> [Задание] Продолжите приведенный ниже отрывок об Иване Ильиче, начав сразу после его последнего предложения.

++++ Фрагмент документа ++++

А Иван Ильич всю жизнь по-холостяцки кочевал то в Сибири, то на Северном Кавказе, то на Украине. Иногда он наезжал в Москву и по нескольку дней жил у нас, в нашей тесной комнате на шесть человек. Он превратился в огромного толстого человека. Все его имущество всегда было при нем. Оно укладывалось в один чемодан. Жил он на казенных квартирах. С родственниками, кроме нас, общался редко, так как это могло иметь неприятные последствия. Над ним всю жизнь неминуемой карой висело прошлое бывшего офицера-белогвардейца. Однажды он устроился на работу бухгалтером передвижного цирка и теперь уже вместе с артистами кочевал по стране. Я помню, как он водил меня на представление гастролируещей в Москве труппы в цирк-шапито в Измайловский парк. Было очень холодное лето. В цирке было очень мало зрителей. Выступала группа акробатов из Средней Азии под руководством Кадыр Гуляма. В конце своего номера этот богатырь держал на себе пирамиду из одиннадцати человек. Удовольствия не получилось никакого. Но зато я до сих пор помню, как замерз в холодном летнем цирке-шапито. А угостил меня тогда дядя Ваня бутылкой холодного ситро. Сам же выпил с полдюжины пива. Было у него тогда явное пристрастие к спиртному. Были и запойные циклы. Но все же подзаборным пьяницей он не стал. Этим он обязан своей сестре – моей Маме – и моему Отцу. Они не только строго судили его, но и поддерживали своим участием. Поселившись перед войной в окрестностях Москвы, он часто бывал у нас. Общение с нашей семьей, с нашими родителями и своими племянниками, очевидно, положительно влияло на Ивана Ильича. А в год начала войны он стал жить совсем рядом с нами – на станции Лось Ярославской железной дороги, а работать поступил на овощную базу поселка метростроевцев главным бухгалтером. Потом переехал в Болшево и работал там главным бухгалтером на торфопредприятии, а в конце жизни даже в военном домостроительном управлении. Судьба свела его там с одинокой женщиной, уже преклонного возраста, с большим партийным стажем. Так, коммунистка-большевичка стала вроде как бы женой бывшего офицера-колчаковца. Это сожительство, однако, не изменило убеждений той и другого. Ильич всю жизнь оставался внутренним диссидентом. Он сдерживал свое обещание, данное в красноярском суде. Он никогда не совершал поступков против Советской власти, трудился честно, не подличал, но на сторону Советской власти так и не стал.

++++ Записанные сведения ++++

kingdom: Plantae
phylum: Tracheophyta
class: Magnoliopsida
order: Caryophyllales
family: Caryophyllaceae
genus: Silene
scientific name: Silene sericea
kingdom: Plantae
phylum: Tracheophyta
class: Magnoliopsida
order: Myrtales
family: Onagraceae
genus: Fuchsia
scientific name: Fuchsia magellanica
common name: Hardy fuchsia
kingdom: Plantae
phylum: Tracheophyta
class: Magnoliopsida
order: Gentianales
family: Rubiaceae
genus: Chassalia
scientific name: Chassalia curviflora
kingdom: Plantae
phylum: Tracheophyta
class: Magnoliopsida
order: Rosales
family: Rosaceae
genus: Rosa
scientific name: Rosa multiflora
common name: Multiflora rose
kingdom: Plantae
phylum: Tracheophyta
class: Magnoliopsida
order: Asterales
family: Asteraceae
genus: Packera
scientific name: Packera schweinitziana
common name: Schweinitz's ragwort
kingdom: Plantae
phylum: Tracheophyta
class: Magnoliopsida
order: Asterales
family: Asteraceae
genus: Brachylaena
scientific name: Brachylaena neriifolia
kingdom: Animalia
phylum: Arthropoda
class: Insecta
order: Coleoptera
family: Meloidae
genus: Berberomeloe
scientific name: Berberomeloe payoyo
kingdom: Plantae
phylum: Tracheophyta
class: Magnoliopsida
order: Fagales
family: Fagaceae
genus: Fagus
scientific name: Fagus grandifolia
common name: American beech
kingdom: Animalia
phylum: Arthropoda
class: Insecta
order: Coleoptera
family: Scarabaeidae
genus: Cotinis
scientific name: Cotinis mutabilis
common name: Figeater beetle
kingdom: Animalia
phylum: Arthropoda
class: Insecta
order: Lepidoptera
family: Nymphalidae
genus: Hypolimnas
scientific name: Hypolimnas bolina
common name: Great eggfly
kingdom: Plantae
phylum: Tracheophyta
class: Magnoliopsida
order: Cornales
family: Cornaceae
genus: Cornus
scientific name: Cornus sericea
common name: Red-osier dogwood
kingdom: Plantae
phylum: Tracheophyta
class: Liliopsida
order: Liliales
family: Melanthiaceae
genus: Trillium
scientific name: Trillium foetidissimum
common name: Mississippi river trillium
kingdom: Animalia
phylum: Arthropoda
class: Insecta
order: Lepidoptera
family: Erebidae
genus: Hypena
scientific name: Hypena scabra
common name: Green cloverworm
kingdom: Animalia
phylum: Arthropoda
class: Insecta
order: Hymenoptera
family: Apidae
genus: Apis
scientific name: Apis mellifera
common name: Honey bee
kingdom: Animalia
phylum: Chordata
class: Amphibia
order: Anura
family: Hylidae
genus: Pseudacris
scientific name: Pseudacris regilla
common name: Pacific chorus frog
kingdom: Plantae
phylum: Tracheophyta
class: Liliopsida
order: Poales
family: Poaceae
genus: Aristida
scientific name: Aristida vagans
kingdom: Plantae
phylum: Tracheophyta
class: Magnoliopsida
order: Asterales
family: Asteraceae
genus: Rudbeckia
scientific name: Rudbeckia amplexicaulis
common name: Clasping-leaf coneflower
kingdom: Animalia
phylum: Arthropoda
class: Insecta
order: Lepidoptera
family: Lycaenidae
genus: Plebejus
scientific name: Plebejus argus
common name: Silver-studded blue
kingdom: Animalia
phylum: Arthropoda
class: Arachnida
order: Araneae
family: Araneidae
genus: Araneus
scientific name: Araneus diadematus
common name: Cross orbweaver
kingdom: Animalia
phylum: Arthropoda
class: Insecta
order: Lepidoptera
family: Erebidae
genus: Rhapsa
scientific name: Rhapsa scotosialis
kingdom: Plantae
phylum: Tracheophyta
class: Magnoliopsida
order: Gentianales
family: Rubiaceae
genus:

++++

> [Ответ ниже]
Когда началась война, Ильич готов был пойти на фронт, защищать Россию. Но возраст уже был не тот. Зато он честно работал в тылу. Мой поступок – добровольный уход на фронт – он одобрил. Всю войну он прожил рядом с моими родителями. Они поддерживали друг друга.
Похоронив свою партийную сожительницу, Ильич предоставил кров своему племяннику – сыну репрессированного Советской властью брата, революционного матроса-большевика Михаила Ильича. Племянник Валентин Михайлович Ушаков и похоронил своего дядю – бывшего белогвардейского офицера, штабс-капитана, на подмосковном Ивантеевском кладбище. Провожали в последний путь Ивана Ильича и мой Отец, и мои братья, и я. Случилось это летом 1959 года.
А за что же покарала Советская власть единственного в нашей деревенской округе коммуниста-большевика Михаила Ильича Ушакова?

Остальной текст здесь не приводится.